Lamar Johnson, middle, hears St. Louis City Circuit Judge David Mason announce that Johnson’s conviction has been set aside as he reads the last page of the opinion. Charlie A. Weiss of Bryan Cave Leighton Paisner, left, who served as a special circuit attorney in the case, claps while attorney Lindsay Runnels of Morgan Pilate, right, pats Johnson on the back. (Court pool photo by Christian Gooden of the St. Louis Post-Dispatch)
St. Louis City Circuit Court Judge David C. Mason set aside Lamar Johnson’s conviction on Feb. 14.
Lamar Johnson, 49, has served nearly 30 years of a life sentence in prison for the 1994 murder of Markus Boyd that Johnson claims he did not commit.
St. Louis Circuit Attorney Kim Gardner first filed a motion for a new trial for Johnson in 2019. In a statement, Gardner said this was a hard-won case.
“This case says that in the state of Missouri, a person’s right to justice and liberty is valued more than the finality of an unjust conviction,” Gardner wrote. “My office fought long and hard, we took this case all the way to the Missouri Supreme Court.”
In March 2021, the Missouri Supreme Court ruled in the case that prosecutors didn’t have the right to ask for a new trial in cases of innocence or wrongful prosecution, though state legislators passed a law allowing them to do so in August of that year.
On Feb. 14, Mason said the statute “doesn’t give the greatest deal of guidance.”
“However, it does seem to let the court know that an important aspect of what we do in handling these cases is we have to look at the underlying trial and just how solid that trial was,” Mason said, “and then compare that to the subsequent evidence as to actual innocence.”
The opinion is the result of a five-day evidentiary hearing held last December. Mason determined that Johnson was denied his due process right to a fair trial.
“First, the police so directly interfered with the identification of Lamar Johnson by Greg Elking that the in-court identification was tainted by undue suggestion,” Mason wrote.
The state had withheld information that would have impeached the testimony of the key eyewitness, Greg Elking, whom police had coaxed into identifying Johnson after he was unable to choose him from a lineup at least four times. Elking and another witness — whose initial testimonies had helped to convict Johnson — had testified during the December hearing to support Johnson’s innocence.
“This combined testimony amounts to clear and convincing evidence that Lamar Johnson is innocent and did not commit the murder of Markus Boyd either individually or acting with another,” Mason wrote.
Mason also determined that in the initial trial, Johnson’s defense attorney could have used evidence to impeach another witness’ testimony from 20 to 30 feet away.
Before releasing the opinion, Mason said he spent time reviewing all the evidence and files himself in the weeks after the hearing.
“Sometimes a good solid trial might be hard to throw out even in the face of pretty good, even absolute innocence. You have to really balance the two,” Mason said.

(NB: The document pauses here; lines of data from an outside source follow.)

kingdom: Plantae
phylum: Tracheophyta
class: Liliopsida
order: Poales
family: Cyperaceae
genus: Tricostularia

Tricia Rojo Bushnell with the Midwest Innocence Project was on the team of attorneys that represented Johnson. The attorney team, which included the Midwest Innocence Project, Morgan Pilate and Lathrop GPM, issued a statement noting that the Missouri Attorney General’s Office had consistently blocked the hearing from occurring for four years.
“Yet, when this State’s highest law enforcement office could hide from a courtroom no more, it presented nothing to challenge the overwhelming body of evidence that the Circuit Attorney and Lamar Johnson had amassed,” the statement read.
In a statement, the Missouri Attorney General’s Office wrote that it had worked to defend the original verdict.
“Our office defended the rule of law and worked to uphold the original verdict that a jury of Johnson’s peers deemed to be appropriate based on the facts presented at trial,” the office stated. “The court has spoken, and no further action will be taken in this case.”
The case is Circuit Attorney, 22nd Judicial Circuit of Missouri, ex. rel. Lamar Johnson, 2222-CC09375.